J-RockIT continued, “My wife was with us and a couple other people. That was a big calling. It was hard on the whole crew when we got back. After things settled it turned into ‘let’s do it.’”
Live Manikins was never defunct in the passing years. Songs were casually recorded and archived; each member made appearances on the solo records. The group would get together for one-off shows, opening for nationally touring acts and billed slots at festivals. The members joked, though, of a divide which made the performances less about Manikins. “Me and Gabe [Runt Rock] would work DefRockIT stuff into the Live Manikins shows,” J-RockIT admitted, since his group had a new EP. Self chimed in, “Yeah, y’all strong armed us. He would suggest things like, ‘Let’s do this track,’ and I’d come back with, ‘That’s not even a Live Manikins track,’ and he’d say, ‘But we’re both in it.’”
The accruement of value-altering, trying events led to the solo Manikins’ regrouping. “We had a moment of reflection and remembered that we’d built something,” Self said. “We had a lot of sit downs that led to kicking it, hanging out and freestyling. After a couple times it just became apparent we can rock.”
Even with the lack of focus, the group recorded 30 to 40 songs to consider for the sophomore record. Full Canvas in final cut form is 15 songs deep. Largely produced by Runt Rock, Full Canvas explores a live sound aesthetic, but maintains close ties to hip-hop’s roots in flipping samples. Gritty funk licks propel the production, while subtle sonic tweaking prevents the beats from falling into static lapses. “Sleepy” is the oldest track to make the album, but it was still adjusted throughout the years from its original form. J-RockIT said the album title came from “focusing on ourselves to create this new chemistry.”
“It was almost like a piece of all of us,” he said. “So the title represents the completion. Within the last year everybody got super motivated. You can hear the passion in all of our voices. ”
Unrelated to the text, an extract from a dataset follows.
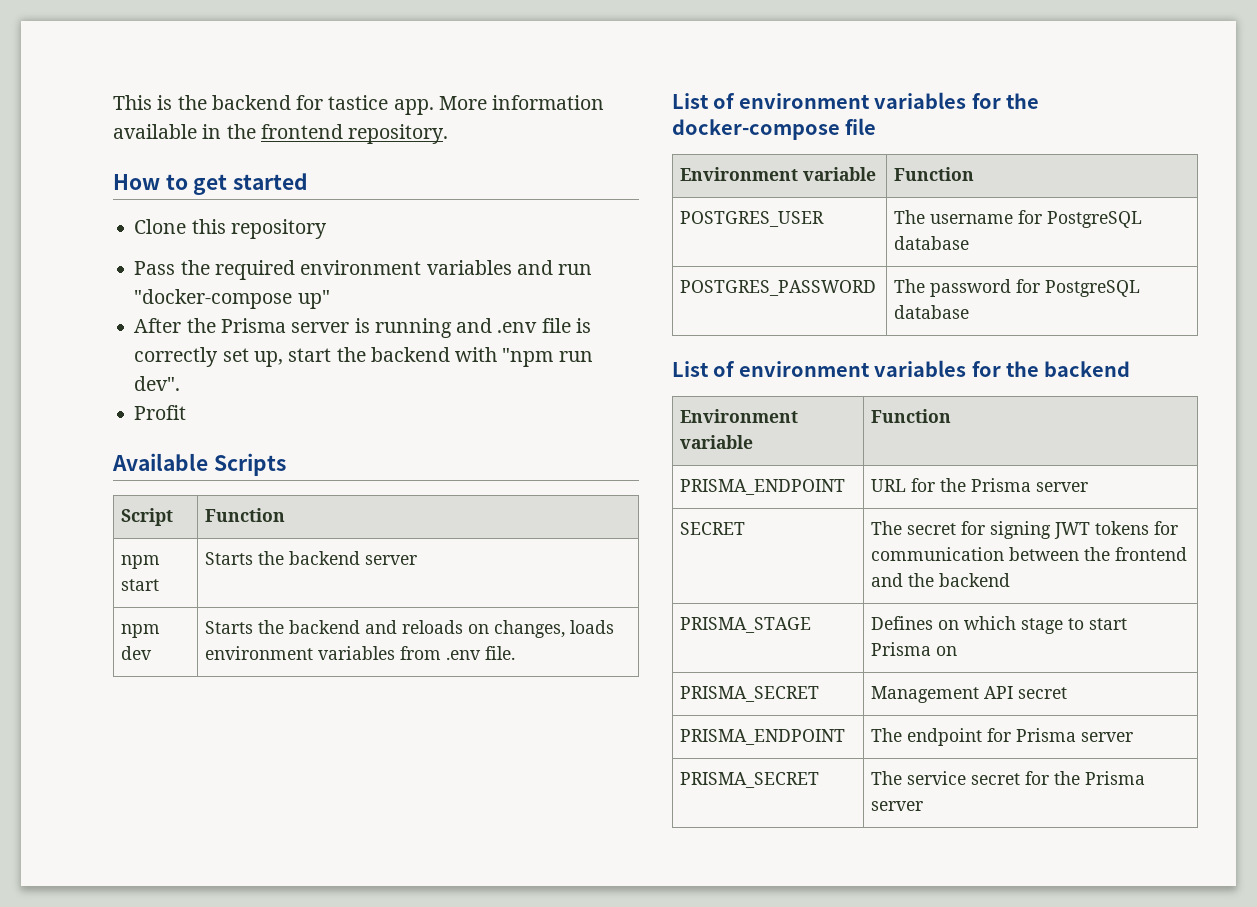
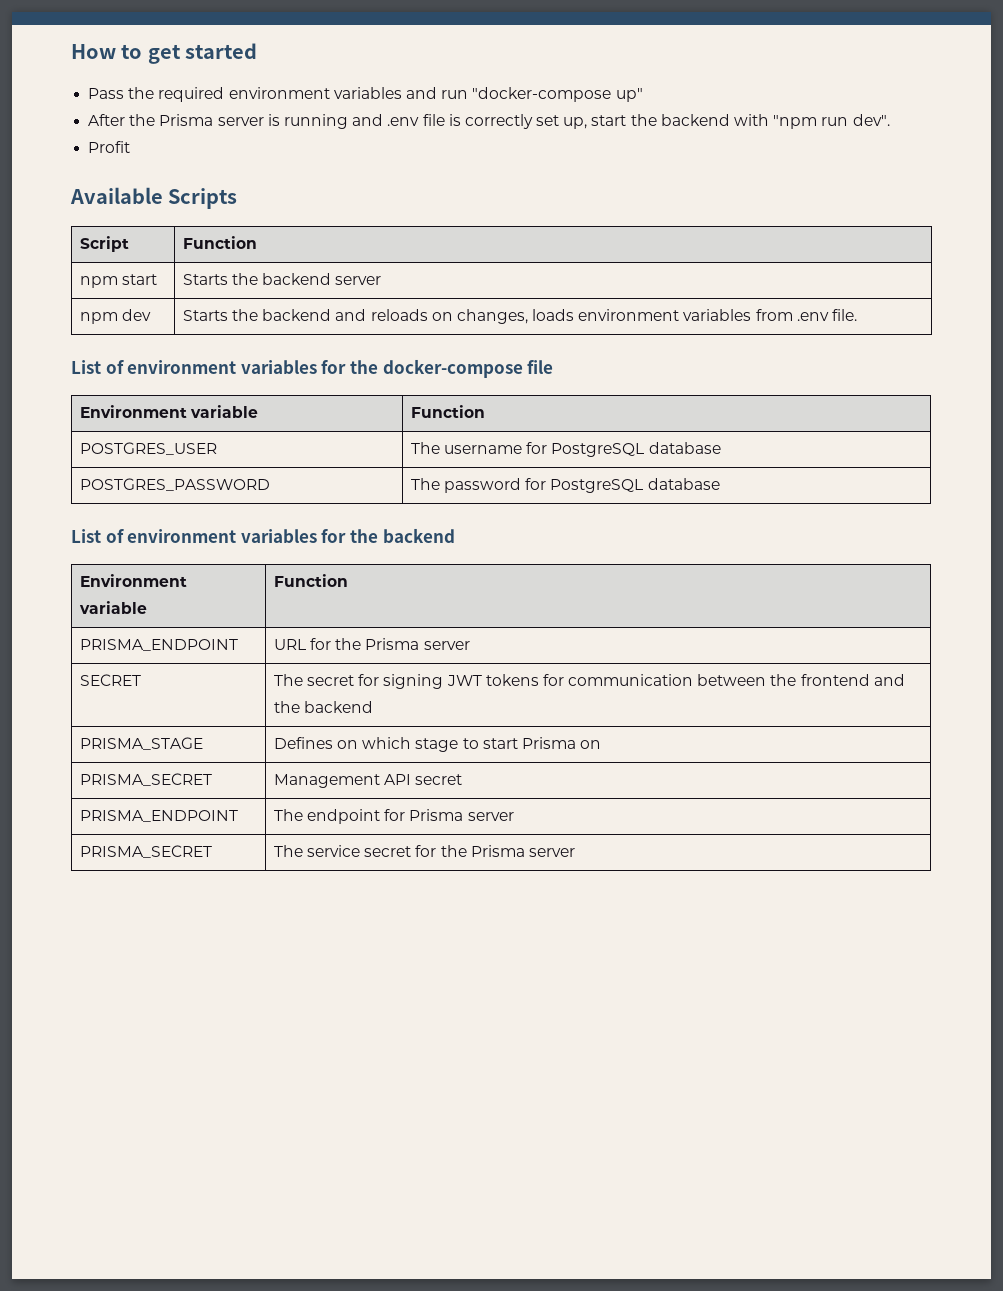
[113,95,605,115] [113,124,449,144] This is the backend for tastice app. More information available in the frontend repository. // -> (71, 51) none
[134,219,327,239] // Clone this repository -> (258, 51) none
Outside production came from DJ Epik, Resource and Thiago Prodigo, who is from Brazil, while Random Abiladeze offers a guest verse on “Heights.” The group recorded in several studios around the Greater Sacramento area, including downtown, Visalia, Rocklin and Elk Grove–the home of their new label Freqy Music Group. With Live Manikins’ reestablished focus and individual growth the problems surrounding them were reduced to molehills, or in some cases, snake holes. While recording in Rocklin, the worst that happened to Self involved a smoke break incident. “There’s snakes way out there,” Self said. “One of the sessions I was out smoking a cigarette with Runt Rock and I looked down and there was snake. I’m not used to that being in the neighborhood. I’m fine with loose dogs, but not loose snakes.”
Rated R chided him with, “What, was it a green garden snake?”
Self, getting worked up, responded, “It was brown. It wasn’t a green garter snake. It was like… [stretches arms out to indicate its alarming size].”
Touring plans are in the works, but Live Manikins’ primary focus is their album release party on Thursday at Harlow’s. The group secured sponsorships from Boost Mobile, Virgin Mobile and Scratch Live, among others. The purchase of exclusive VIP tickets means swagbags and a catered pre-party. Mr. Lingo is joining Manikins on stage as well. “We’ve been training…hard,” Self said. “Hours and hours and hours per week. I want to crowd surf. That’s my goal. I want to feel confident to be a six-five, 200-pound guy who won’t jump out and just crush one girl.”
Live Manikins will throw the Full Canvas album release party at Harlow’s on Nov. 17, 2011. The show will get underway at 8 p.m. Tickets can be purchased through Harlows.com and will cost $10 for general admission and $20 for VIP tickets, which will include a swagbag and a catered pre-party.